## WHAT NEEDS TO BE DONE:
The following data has a line with "Fl. China 11: 348–354. 2008." and a line with "May, fr. Jul–Sep.". Write out exactly those lines and all the lines between them.

## PROVIDED DATA:
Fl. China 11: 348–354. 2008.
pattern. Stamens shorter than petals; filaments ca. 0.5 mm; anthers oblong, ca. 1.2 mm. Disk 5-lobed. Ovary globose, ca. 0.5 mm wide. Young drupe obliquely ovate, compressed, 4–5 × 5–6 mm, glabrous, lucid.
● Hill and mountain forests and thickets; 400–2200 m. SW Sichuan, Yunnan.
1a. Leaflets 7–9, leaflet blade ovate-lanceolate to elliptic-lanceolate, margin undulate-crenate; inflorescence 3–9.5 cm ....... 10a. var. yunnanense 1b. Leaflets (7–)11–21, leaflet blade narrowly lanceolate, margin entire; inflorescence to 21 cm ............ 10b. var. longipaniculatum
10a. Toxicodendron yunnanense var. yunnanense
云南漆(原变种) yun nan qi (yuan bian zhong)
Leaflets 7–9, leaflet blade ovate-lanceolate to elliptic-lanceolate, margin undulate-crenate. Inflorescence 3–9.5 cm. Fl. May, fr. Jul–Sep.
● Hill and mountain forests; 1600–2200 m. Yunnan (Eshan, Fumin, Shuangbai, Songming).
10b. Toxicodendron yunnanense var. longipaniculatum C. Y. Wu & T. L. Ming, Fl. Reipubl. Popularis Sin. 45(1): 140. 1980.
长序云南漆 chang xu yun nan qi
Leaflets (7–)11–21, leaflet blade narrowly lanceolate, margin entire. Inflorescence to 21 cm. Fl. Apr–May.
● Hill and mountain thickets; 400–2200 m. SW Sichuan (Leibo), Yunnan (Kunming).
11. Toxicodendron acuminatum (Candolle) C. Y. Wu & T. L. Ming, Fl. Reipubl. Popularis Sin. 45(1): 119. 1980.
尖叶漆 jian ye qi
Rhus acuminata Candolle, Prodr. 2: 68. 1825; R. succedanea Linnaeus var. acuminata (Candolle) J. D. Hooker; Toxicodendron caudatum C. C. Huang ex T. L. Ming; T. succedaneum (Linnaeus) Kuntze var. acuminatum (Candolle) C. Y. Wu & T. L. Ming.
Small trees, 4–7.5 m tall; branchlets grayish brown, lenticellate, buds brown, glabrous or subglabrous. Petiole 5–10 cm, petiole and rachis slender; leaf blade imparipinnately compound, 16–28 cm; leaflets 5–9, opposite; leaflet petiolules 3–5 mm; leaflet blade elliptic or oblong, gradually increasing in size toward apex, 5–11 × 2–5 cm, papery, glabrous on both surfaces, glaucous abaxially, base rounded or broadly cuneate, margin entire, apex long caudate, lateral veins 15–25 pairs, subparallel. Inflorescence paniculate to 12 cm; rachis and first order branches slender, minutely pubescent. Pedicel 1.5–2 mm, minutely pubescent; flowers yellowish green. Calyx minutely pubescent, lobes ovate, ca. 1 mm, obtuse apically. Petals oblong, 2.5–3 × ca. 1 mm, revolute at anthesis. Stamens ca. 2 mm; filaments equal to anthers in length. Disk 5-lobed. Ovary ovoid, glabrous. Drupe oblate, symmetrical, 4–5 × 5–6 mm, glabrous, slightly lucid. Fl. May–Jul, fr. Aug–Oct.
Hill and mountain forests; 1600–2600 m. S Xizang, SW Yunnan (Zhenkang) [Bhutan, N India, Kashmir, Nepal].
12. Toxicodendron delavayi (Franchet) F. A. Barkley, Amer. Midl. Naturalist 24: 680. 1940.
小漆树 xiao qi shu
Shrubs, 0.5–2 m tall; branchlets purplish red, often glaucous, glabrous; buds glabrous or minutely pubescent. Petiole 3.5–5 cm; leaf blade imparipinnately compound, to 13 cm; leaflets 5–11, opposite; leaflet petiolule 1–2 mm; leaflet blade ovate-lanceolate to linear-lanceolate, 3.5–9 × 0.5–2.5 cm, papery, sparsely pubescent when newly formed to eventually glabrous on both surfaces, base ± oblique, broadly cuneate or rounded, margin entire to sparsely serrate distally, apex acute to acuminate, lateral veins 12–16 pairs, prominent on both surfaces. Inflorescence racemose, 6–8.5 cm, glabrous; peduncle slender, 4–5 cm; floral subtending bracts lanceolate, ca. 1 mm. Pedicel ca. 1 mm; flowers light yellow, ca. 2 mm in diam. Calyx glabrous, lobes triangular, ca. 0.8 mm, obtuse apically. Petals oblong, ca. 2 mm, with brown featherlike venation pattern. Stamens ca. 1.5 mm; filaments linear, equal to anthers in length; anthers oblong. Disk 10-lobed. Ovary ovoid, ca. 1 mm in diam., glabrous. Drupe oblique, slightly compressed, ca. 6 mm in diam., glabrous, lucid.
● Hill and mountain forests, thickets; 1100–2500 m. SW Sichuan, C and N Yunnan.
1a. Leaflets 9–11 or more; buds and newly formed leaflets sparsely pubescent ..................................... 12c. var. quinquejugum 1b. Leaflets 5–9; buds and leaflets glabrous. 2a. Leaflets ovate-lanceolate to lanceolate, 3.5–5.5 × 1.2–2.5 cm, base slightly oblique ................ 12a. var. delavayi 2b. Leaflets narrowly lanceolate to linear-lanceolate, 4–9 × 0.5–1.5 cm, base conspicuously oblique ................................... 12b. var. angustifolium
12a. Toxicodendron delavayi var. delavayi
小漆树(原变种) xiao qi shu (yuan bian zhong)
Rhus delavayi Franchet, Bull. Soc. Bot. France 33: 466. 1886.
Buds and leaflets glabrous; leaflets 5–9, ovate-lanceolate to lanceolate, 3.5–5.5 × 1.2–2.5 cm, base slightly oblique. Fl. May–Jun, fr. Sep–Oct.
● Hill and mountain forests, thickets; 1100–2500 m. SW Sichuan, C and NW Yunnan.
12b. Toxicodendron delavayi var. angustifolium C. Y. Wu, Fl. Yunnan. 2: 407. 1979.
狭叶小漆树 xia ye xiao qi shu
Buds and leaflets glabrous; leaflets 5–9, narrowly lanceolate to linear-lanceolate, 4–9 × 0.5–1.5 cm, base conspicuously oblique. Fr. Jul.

==

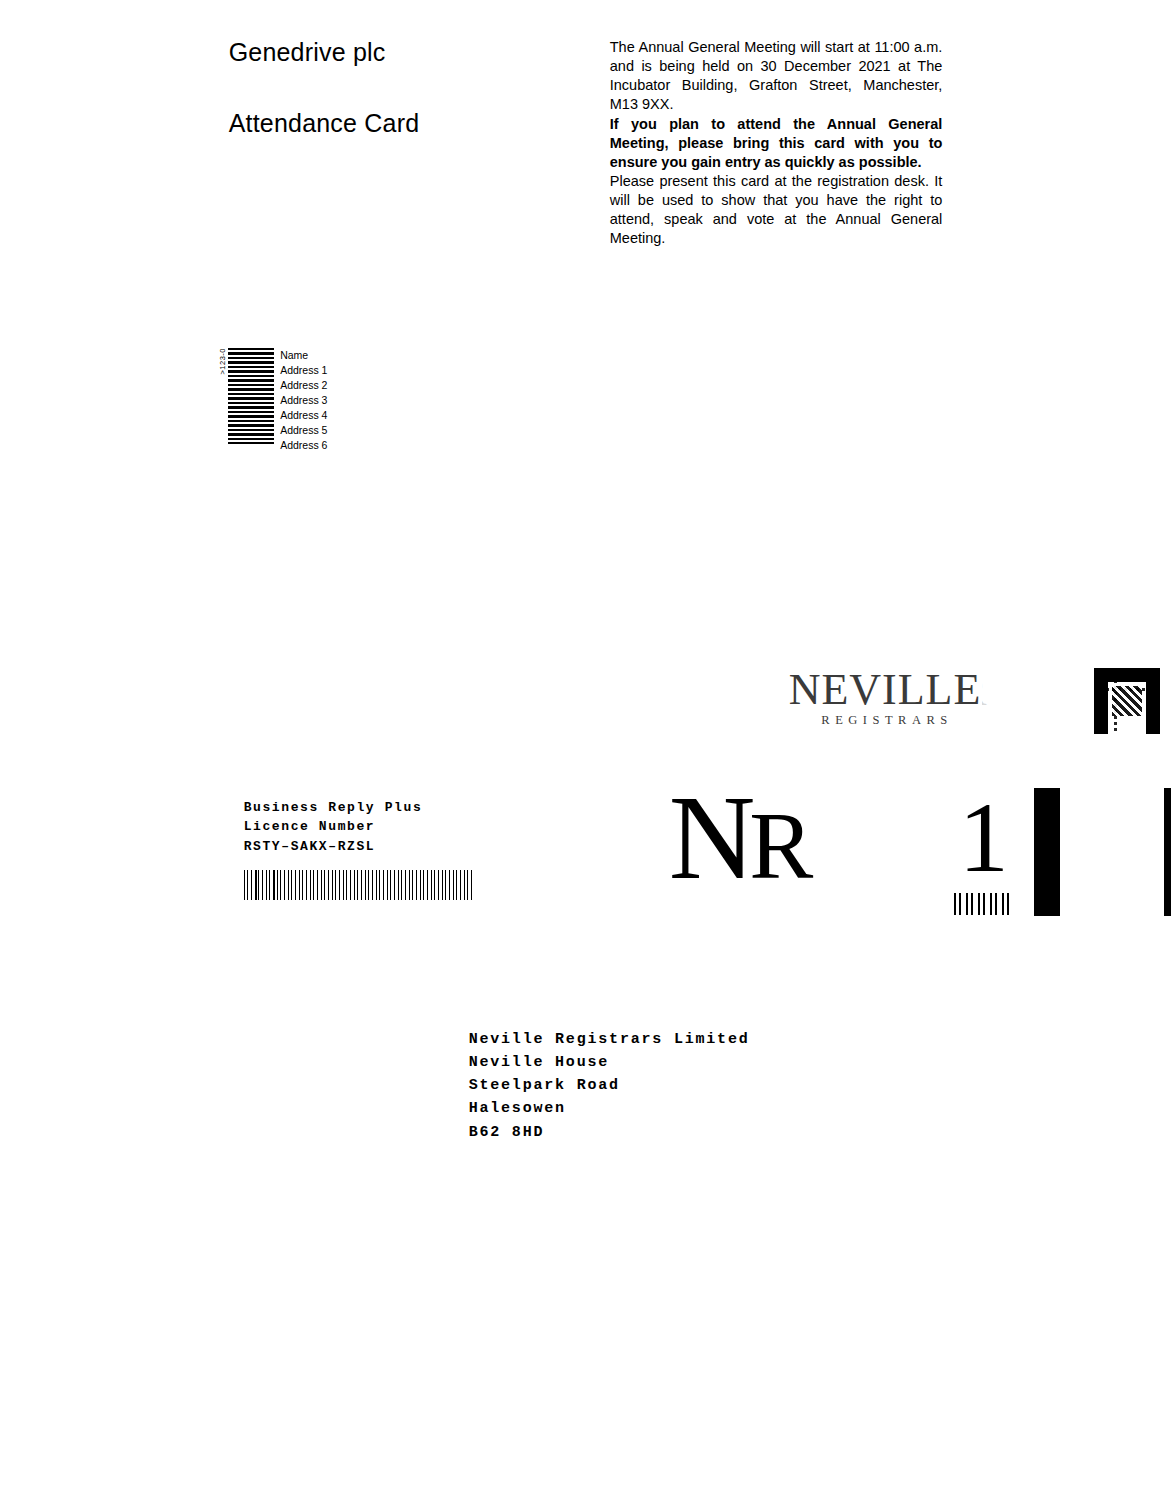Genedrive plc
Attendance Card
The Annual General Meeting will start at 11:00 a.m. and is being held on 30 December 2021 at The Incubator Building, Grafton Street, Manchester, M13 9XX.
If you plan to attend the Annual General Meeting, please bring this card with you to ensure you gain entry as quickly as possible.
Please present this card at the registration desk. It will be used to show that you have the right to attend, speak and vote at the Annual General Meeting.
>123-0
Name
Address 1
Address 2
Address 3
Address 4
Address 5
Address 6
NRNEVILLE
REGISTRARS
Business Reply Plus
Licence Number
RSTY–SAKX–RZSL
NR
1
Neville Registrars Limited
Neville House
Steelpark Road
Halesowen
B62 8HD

...

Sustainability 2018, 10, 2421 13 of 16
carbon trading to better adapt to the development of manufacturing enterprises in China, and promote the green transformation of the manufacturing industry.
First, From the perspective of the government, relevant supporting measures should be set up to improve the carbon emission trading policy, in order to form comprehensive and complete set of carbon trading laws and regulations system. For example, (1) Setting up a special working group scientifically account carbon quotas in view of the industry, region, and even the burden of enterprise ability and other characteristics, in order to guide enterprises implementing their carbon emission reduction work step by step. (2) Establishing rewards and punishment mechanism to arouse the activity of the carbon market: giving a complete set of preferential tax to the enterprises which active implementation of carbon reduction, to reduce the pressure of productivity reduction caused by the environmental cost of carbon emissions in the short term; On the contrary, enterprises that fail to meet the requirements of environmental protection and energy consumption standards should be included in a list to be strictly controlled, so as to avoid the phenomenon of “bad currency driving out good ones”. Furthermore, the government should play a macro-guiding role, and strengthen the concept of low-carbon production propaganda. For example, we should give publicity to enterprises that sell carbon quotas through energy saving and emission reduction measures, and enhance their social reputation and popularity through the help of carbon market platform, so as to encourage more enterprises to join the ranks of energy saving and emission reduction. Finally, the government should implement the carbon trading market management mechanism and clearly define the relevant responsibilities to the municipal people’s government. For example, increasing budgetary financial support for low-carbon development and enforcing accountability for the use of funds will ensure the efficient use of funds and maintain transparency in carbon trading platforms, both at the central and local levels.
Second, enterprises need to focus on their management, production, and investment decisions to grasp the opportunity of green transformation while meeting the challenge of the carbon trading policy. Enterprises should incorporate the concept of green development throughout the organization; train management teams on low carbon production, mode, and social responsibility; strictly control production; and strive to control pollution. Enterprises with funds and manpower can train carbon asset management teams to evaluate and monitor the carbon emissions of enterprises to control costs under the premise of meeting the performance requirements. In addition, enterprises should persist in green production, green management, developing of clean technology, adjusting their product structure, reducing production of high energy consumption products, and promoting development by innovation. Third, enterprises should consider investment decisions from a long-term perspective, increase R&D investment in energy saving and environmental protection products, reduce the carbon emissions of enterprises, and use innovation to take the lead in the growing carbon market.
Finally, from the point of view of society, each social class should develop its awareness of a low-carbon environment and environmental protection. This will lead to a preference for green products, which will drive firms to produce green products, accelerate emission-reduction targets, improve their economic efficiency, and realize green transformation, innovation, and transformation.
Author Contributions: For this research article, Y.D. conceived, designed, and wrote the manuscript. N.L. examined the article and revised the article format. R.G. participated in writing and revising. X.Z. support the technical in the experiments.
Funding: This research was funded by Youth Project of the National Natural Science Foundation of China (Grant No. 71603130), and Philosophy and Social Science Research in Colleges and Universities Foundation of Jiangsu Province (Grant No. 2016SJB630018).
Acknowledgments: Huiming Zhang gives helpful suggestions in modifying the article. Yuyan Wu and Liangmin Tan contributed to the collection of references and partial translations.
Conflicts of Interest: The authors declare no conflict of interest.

## ANSWER TO THIS PROBLEM:
Fl. China 11: 348–354. 2008.
pattern. Stamens shorter than petals; filaments ca. 0.5 mm; anthers oblong, ca. 1.2 mm. Disk 5-lobed. Ovary globose, ca. 0.5 mm wide. Young drupe obliquely ovate, compressed, 4–5 × 5–6 mm, glabrous, lucid.
● Hill and mountain forests and thickets; 400–2200 m. SW Sichuan, Yunnan.
1a. Leaflets 7–9, leaflet blade ovate-lanceolate to elliptic-lanceolate, margin undulate-crenate; inflorescence 3–9.5 cm ....... 10a. var. yunnanense 1b. Leaflets (7–)11–21, leaflet blade narrowly lanceolate, margin entire; inflorescence to 21 cm ............ 10b. var. longipaniculatum
10a. Toxicodendron yunnanense var. yunnanense
云南漆(原变种) yun nan qi (yuan bian zhong)
Leaflets 7–9, leaflet blade ovate-lanceolate to elliptic-lanceolate, margin undulate-crenate. Inflorescence 3–9.5 cm. Fl. May, fr. Jul–Sep.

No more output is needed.